Other changes will be less visible to the eye, but part of many 2020s offices all the same, such as antimicrobial fabrics and regular wipe-downs of highly touched surfaces, according to Vox. Ultraviolet germicidal lights as part of HVAC systems, which isn't a new technology, might also catch on in a bigger way.

Open-plan office space, so recently the wave of the future, could soon be a distant memory as office space is marked by dividers and punctuated by private rooms.

“There'll be a lot of thoughts about employee density,” Empire State Realty Trust CEO Anthony Malkin said on a Bisnow webinar last week. "The WeWorks of the world, Convene, Industrious, they get called out for their coworking, but there are a tremendous number of tenants who have deployed benching when you have 2, 3 feet between people." 

As long ago as 2013, Danish research found that people in open-plan office space took more sick days, possibly because pathogens spread more easily in open offices. Other criticisms of open offices included the noise and a purported lowering of productivity, but none of those were enough to stop the trend until the novel coronavirus came along.

Now coworking specialists are faltering. WeWork, has consistently lost money for years — long before the coronavirus showed up — but it has reportedly stopped paying rent at some of its locations and is renegotiating leases, as is competitor Knotel.
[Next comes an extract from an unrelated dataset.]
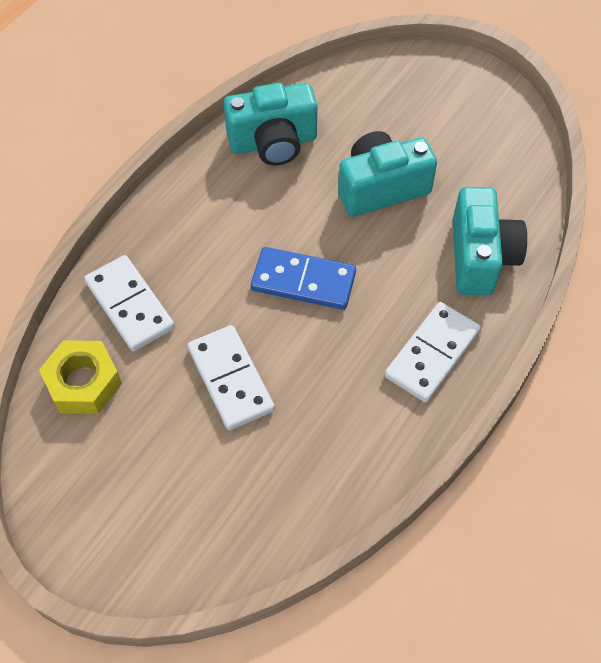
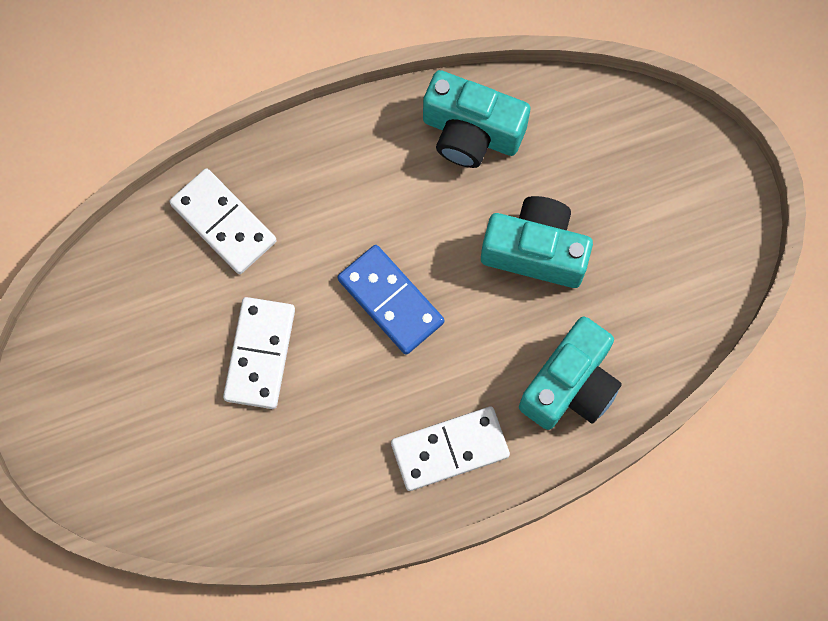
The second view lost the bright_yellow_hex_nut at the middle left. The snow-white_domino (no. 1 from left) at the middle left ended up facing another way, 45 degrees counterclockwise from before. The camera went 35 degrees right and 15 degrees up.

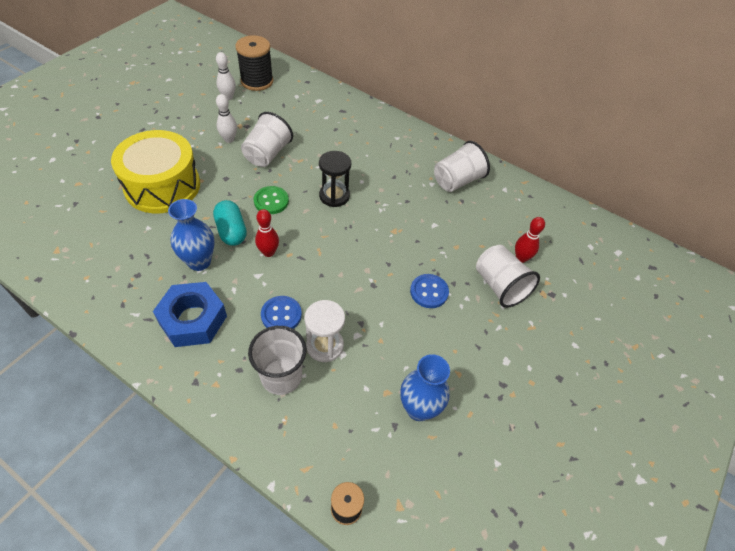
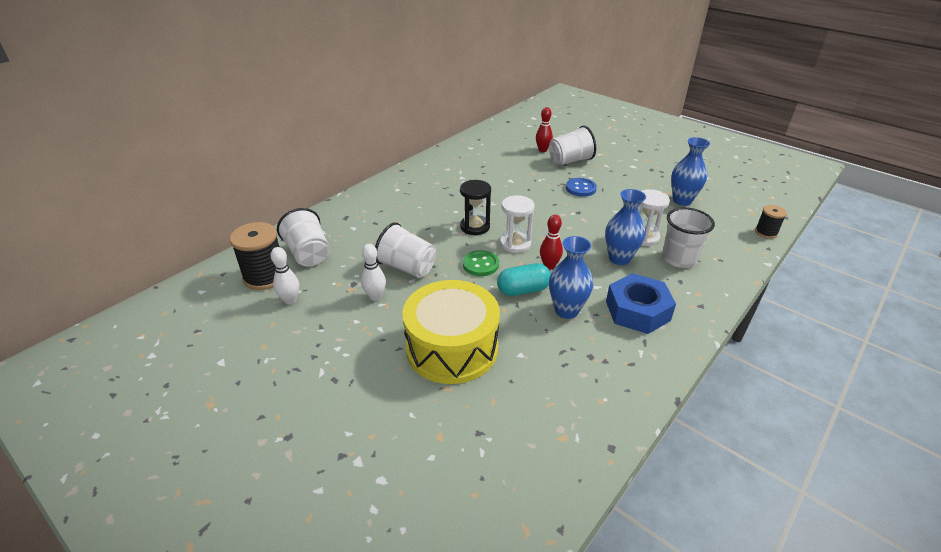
The second view gained the snow-white_sand_timer (no. 1 from left) at the centre. The snow-white_cup (no. 3 from left in the first image) ended up elsewhere, having gone from the top centre to the middle left. Where the royal_blue_shirt_button (no. 1 from left) stood at the centre, the royal_blue_tall_vase (no. 2 from left) came to stand at the centre. The camera went 80 degrees left and 15 degrees down.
What will replace the open office is an open question, but designers are taking a stab at it. Cushman & Wakefield’s Amsterdam office is testing what it calls the Six-Feet Office, featuring desks separated by transparent shields, marked floors to keep people apart and disposable desk pads.

The goal of Cushman & Wakefield's Six-Feet Office is to make offices more habitable now, while longer-term adjustments to design are made. It has also established a post-pandemic recovery task force.

“In the next four to six to eight weeks, as people begin going back to work, companies aren’t going to have the time or the ability to remodel offices,” Cushman & Wakefield CEO Brett White told the Wall Street Journal.